[WHAT IS BEING ASKED] Rewrite the text read from the data with every "Ajouter au panier" changed to "Add to cart" and everything else left as it is. Leave the pictures out of your answer.

[EXTRACTED ENTRIES]

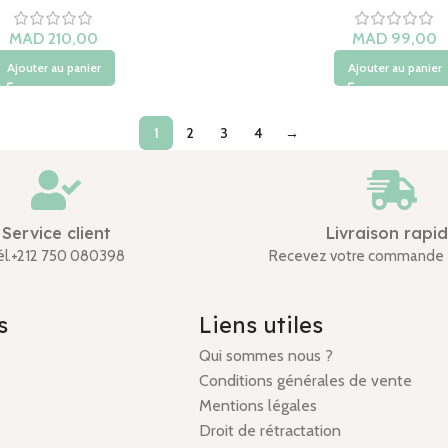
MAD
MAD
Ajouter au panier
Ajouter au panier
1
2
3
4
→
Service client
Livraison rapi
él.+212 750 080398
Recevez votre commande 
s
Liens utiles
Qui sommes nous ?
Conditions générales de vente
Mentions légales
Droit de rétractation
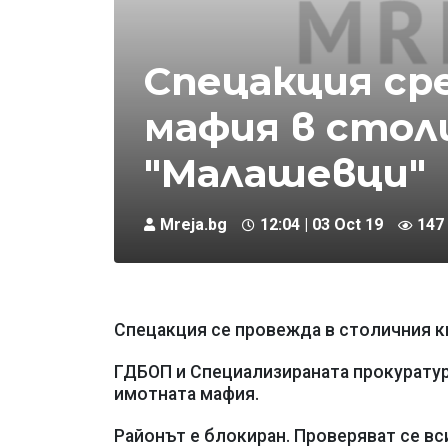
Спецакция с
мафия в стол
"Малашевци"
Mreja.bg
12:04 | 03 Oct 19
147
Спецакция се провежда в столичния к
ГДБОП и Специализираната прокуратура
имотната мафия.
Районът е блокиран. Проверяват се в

[OUTPUT FOR THIS TASK]
MAD
MAD
Add to cart
Add to cart
1
2
3
4
→
Service client
Livraison rapi
él.+212 750 080398
Recevez votre commande 
s
Liens utiles
Qui sommes nous ?
Conditions générales de vente
Mentions légales
Droit de rétractation
Спецакция с
мафия в стол
"Малашевци"
Mreja.bg
12:04 | 03 Oct 19
147
Спецакция се провежда в столичния к
ГДБОП и Специализираната прокуратура
имотната мафия.
Районът е блокиран. Проверяват се в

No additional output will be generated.